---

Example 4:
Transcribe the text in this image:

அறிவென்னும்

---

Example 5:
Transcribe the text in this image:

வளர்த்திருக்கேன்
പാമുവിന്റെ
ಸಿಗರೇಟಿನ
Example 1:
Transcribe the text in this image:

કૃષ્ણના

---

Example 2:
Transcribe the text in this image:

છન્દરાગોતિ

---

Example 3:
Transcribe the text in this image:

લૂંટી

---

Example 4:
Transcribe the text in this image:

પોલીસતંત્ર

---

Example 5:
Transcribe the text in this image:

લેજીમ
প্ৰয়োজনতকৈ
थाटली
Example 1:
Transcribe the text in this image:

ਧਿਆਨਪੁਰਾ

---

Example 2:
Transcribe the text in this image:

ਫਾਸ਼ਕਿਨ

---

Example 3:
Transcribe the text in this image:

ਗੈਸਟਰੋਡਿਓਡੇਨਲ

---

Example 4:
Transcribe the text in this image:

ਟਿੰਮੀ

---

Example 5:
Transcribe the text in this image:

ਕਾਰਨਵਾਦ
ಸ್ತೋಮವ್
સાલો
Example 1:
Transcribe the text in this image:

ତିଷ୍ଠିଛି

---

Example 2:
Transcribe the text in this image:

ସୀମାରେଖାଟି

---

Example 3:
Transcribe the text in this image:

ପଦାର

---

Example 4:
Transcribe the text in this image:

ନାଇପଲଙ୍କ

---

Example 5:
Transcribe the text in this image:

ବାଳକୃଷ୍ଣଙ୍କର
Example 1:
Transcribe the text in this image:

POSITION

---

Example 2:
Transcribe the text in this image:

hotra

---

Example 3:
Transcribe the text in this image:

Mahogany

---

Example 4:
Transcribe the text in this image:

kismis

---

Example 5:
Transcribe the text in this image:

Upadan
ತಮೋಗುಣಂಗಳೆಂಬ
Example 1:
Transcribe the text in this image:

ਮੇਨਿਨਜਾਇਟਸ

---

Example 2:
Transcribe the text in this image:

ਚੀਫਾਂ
○ ○ ○ ○ ○
Copy out the material above in full so that every line matches the original.

THE ANSWER:
---

Example 4:
Transcribe the text in this image:

அறிவென்னும்

---

Example 5:
Transcribe the text in this image:

வளர்த்திருக்கேன்
പാമുവിന്റെ
ಸಿಗರೇಟಿನ
Example 1:
Transcribe the text in this image:

કૃષ્ણના

---

Example 2:
Transcribe the text in this image:

છન્દરાગોતિ

---

Example 3:
Transcribe the text in this image:

લૂંટી

---

Example 4:
Transcribe the text in this image:

પોલીસતંત્ર

---

Example 5:
Transcribe the text in this image:

લેજીમ
প্ৰয়োজনতকৈ
थाटली
Example 1:
Transcribe the text in this image:

ਧਿਆਨਪੁਰਾ

---

Example 2:
Transcribe the text in this image:

ਫਾਸ਼ਕਿਨ

---

Example 3:
Transcribe the text in this image:

ਗੈਸਟਰੋਡਿਓਡੇਨਲ

---

Example 4:
Transcribe the text in this image:

ਟਿੰਮੀ

---

Example 5:
Transcribe the text in this image:

ਕਾਰਨਵਾਦ
ಸ್ತೋಮವ್
સાલો
Example 1:
Transcribe the text in this image:

ତିଷ୍ଠିଛି

---

Example 2:
Transcribe the text in this image:

ସୀମାରେଖାଟି

---

Example 3:
Transcribe the text in this image:

ପଦାର

---

Example 4:
Transcribe the text in this image:

ନାଇପଲଙ୍କ

---

Example 5:
Transcribe the text in this image:

ବାଳକୃଷ୍ଣଙ୍କର
Example 1:
Transcribe the text in this image:

POSITION

---

Example 2:
Transcribe the text in this image:

hotra

---

Example 3:
Transcribe the text in this image:

Mahogany

---

Example 4:
Transcribe the text in this image:

kismis

---

Example 5:
Transcribe the text in this image:

Upadan
ತಮೋಗುಣಂಗಳೆಂಬ
Example 1:
Transcribe the text in this image:

ਮੇਨਿਨਜਾਇਟਸ

---

Example 2:
Transcribe the text in this image:

ਚੀਫਾਂ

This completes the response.